Welch faszinierende und im wahrsten Sinne des Wortes atemberaubende Landschaft wir heute in vollen Zügen genießen konnten! Die seichten Erhebungen, von denen ich gestern bereits so schwärmte, umgaben uns, während wir auf schmalen Trampelpfaden oder matschigen Wegen durch das Gelände wanderten. […] Von oben betrachtet sahen die Erhebungen so harmonisch aus, dass sie wie Dünen wirkten und wir uns wie in einer bis zum Horizont reichenden, grünen Wüste fühlten.
Als wir den Zielpunkt unserer Wanderung erreicht hatten, brach die Landschaft gen Norden hin erneut mit sich selbst. Ein rasanter Abstieg markierte den Beginn einer geschätzt 500m tiefer gelegenen Ebene. Gespickt mit vielen kleinen, charaktervollen Zacken, die wie dutzende braune Sahnetupferl die Fläche dekorierten, erstreckte sie sich in ungeahnte Weiten und schien sich dabei in der Unendlichkeit zu verlieren. Wir konnten große Schafsherden erkennen, die von ihren Hirten umhergetrieben wurden, und in der Ferne, irgendwo kurz vor dem Horizont, blickten wir auf Turkmenistan.
Auch wenn diese wahnsinnig schönen und unerwartet spektakulären Eindrücke aus der Natur alles andere in den Schatten stellten, konnte uns auch das Ausflugsziel begeistern. Am Schrein des Chaled Nabi, Namensgeber der gesamten Stätte, wird um einen arabischen Geistlichen getrauert. Viel interessanter war jedoch der umliegende Friedhof, der entstand, lange bevor sich hier eine der Buchreligionen durchsetzen konnte. Auf einem grünen Hang stehen in unregelmäßigen Abständen große, teils über 2m hohe Steelen [sic!] aus Stein, die [an menschliche …] Geschlechtsorgane [erinnern …]. Vor dem bereits beschriebenen Hintergrund ergaben sich vor allem im Licht der tiefer stehenden Sonne wirklich epische Motive.

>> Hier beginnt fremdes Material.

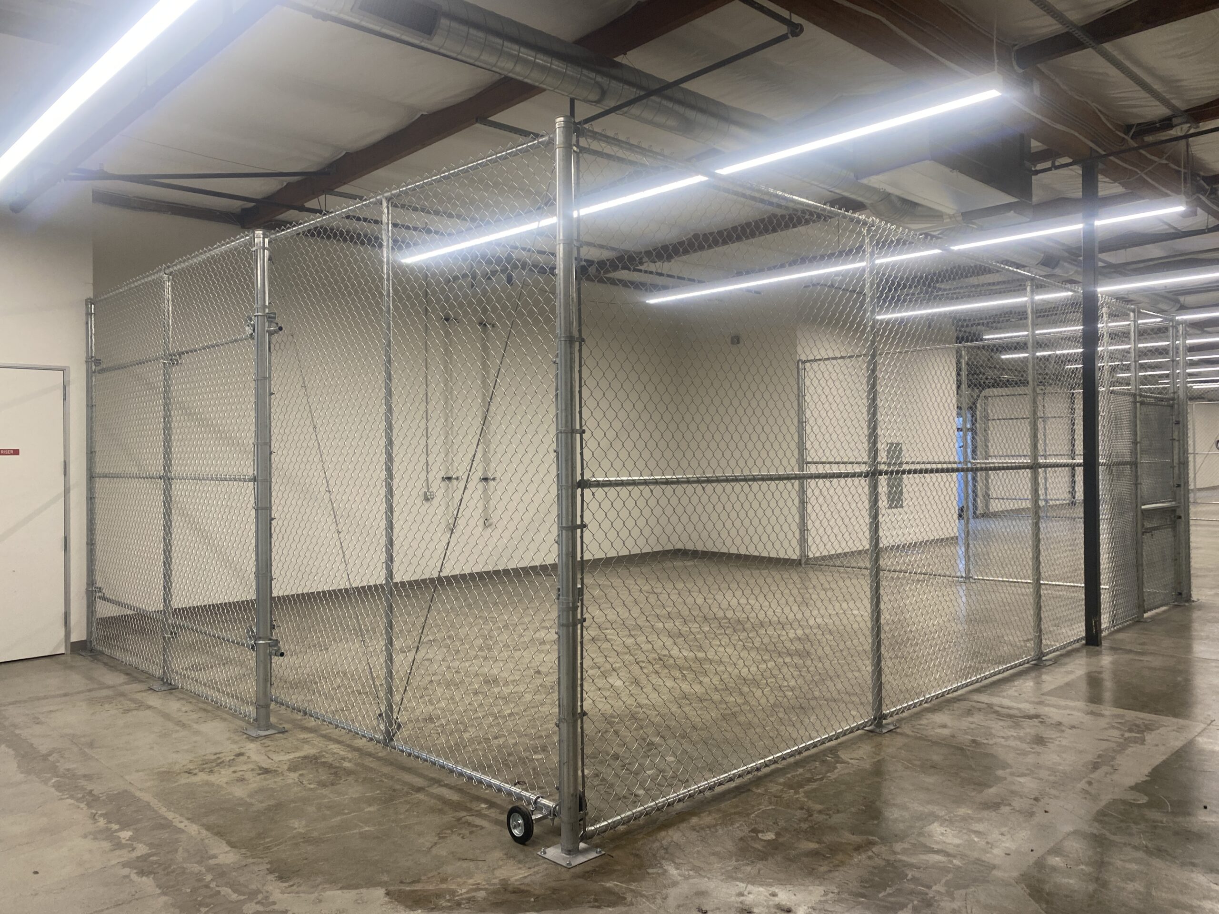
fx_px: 916
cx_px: 610
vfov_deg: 53.1
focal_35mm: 26
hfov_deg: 67.3
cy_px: 457
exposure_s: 1/104
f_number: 1.8
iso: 125
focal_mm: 4.25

Weil es uns heute so umgehauen hat, durch diese Gegend zu wandern, und auch weil die Wettervorhersage noch einmal Sonne prognostiziert, haben wir uns bereits entschieden, um eine Nacht zu verlängern und den Heiligen Abend in dieser abgeschiedenen und friedlichen Region zu verbringen. Weihnachtstelefonate müssen dann warten. Eine Internetverbindung oder stabilen Handyempfang haben wir hier nämlich nicht.